Shooting myself in the foot perhaps by playing devil’s advocate but I think it’s worthwhile to think this through out in the open. Because although it’s quite easy to implement, I can understand why it’s not there (much effort, low priority).
After implementing it myself for my specific needs, I can imagine many different cases to account for covering many different needs. If I have time, and it really is looking bleak to expect any action from JUCE, I’ll post my implementation.
And the unfortunate reality (imho) is that if the implementation is “basic” then user’s (me) will just revert back to building using a heavyweight daw (and deal with Ableton’s annoying crash notifications at every build).

My needs are no way advanced or complex but I already require the following just to have my plugin feel “at home” in Ableton:

  • BPM (using limits that account for all mainstream DAWs, Ableton requires 20 - 999)
  • synced seeking (with option for no sync), simulating Ableton’s different launch quantize options that are applied when jumping to different arrangement points during playback
  • Looping (making use of relevant looping members in CurrentPositionInfo)
  • Play, Restart Play, Continue Play, Stop/Pause and rewind.
  • Negative ppq_positions to simulate count-in.
  • (Optional) playback jogging.
2 Likes

That list shows already, why it’s not there. I implemented the sample counter, which was straight forward. But then BPM is already a can of worms:

  • how about tempo changes?
  • different beat signatures?
  • cue points?
    There are different paradigms for different workflows…

Todays pop producers always assume a track goes along in one tempo, that is actually an exception…

2 Likes

Very understandable, but then again on the other side of the argument, there are other JUCE examples/extras more complex than what we’re talking about here with even less usage than the Plugin Host.

I guess the best I can hope for is that JUCE realizes how ubiquitous and essential the Audio Plugin Host extra has become to the overall JUCE experience and upgrade it (at least in conceptual consideration) from an “extra” to a “main tool” in the JUCE framework. I argue that comprehensive playhead/transport features is a worthwhile step in this direction.

I think in that regard, the Audio Plugin Host is rather a proof of concept, that hosting plugins works relatively easy. The reference implementation is rather Tracktion (now Waveform).

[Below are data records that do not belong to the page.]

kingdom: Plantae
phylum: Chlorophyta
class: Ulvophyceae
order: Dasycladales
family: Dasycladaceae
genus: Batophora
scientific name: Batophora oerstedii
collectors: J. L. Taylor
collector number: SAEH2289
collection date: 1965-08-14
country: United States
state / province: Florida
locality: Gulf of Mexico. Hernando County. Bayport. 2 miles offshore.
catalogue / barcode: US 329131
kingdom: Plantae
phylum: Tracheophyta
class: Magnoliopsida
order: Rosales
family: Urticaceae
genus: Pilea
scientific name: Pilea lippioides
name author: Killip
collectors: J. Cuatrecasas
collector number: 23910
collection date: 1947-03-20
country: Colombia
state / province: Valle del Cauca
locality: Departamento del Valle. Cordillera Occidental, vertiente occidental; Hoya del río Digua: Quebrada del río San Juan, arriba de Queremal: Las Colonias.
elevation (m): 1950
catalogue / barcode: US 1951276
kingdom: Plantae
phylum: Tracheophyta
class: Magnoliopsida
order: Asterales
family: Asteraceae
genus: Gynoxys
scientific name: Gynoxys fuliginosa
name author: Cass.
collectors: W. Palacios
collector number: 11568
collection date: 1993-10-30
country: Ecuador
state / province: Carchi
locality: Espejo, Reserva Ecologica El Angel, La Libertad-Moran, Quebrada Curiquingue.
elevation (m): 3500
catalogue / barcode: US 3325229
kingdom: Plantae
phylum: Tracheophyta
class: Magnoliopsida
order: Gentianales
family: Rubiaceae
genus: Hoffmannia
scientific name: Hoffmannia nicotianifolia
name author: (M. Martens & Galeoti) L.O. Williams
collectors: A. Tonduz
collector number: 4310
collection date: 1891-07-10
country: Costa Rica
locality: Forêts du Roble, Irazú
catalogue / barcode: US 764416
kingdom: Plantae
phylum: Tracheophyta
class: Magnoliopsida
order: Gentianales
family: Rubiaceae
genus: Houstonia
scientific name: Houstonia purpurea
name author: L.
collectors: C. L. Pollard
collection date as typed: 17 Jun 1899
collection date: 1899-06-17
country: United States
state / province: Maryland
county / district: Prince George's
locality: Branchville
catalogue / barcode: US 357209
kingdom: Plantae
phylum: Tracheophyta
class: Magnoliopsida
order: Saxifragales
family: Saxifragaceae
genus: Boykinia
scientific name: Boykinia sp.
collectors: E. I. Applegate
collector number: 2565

But I would encourage you to implement that feature in a fork and send it as pull request. If you adhere to the Juce Coding Standards and write clean code, maybe you get good feedback and eventually it moves into the codebase.
The minimum you can get is a good code review, that gives a lot of experience…

I’d be happy to review as well, in case they are too busy… just give me a shout

What do you mean by this?

Contributing to JUCE in some way has always been on the radar for me some time after finishing up my current project, this is probably the most up my alley so I’m certainly considering it seriously.

I am speaking here as an outsider, but JUCE and Tracktion were written at the same time, so by implementing Tracktion they (or Jules that is) made sure, that JUCE is fit to create a full feature DAW.

I shouldn’t raise too many hopes, they can be quite specific, how they want the code base to be written (which is a good thing, all other users will appreciate that). But it can give a starting point for a movement…

But simply by trying and hopefully getting feedback, there is a lot to learn.

Understood. This implementation was likely to be the next tutorial I posted on my github which would combine my previous tutorial on Ableton Link integration. So it will be out there anyways even if not merged into JUCE.

1 Like

Hi, just wondering if there was any further progress on this before i go reinventing the wheel

was actually thinking about it this week after forgetting about it for many months. The main components are already done in my current project, the hard part is reimplementing it without any dependencies (I heavily use boost). I’m looking to set aside time to do this not too far away actually, in a month or so.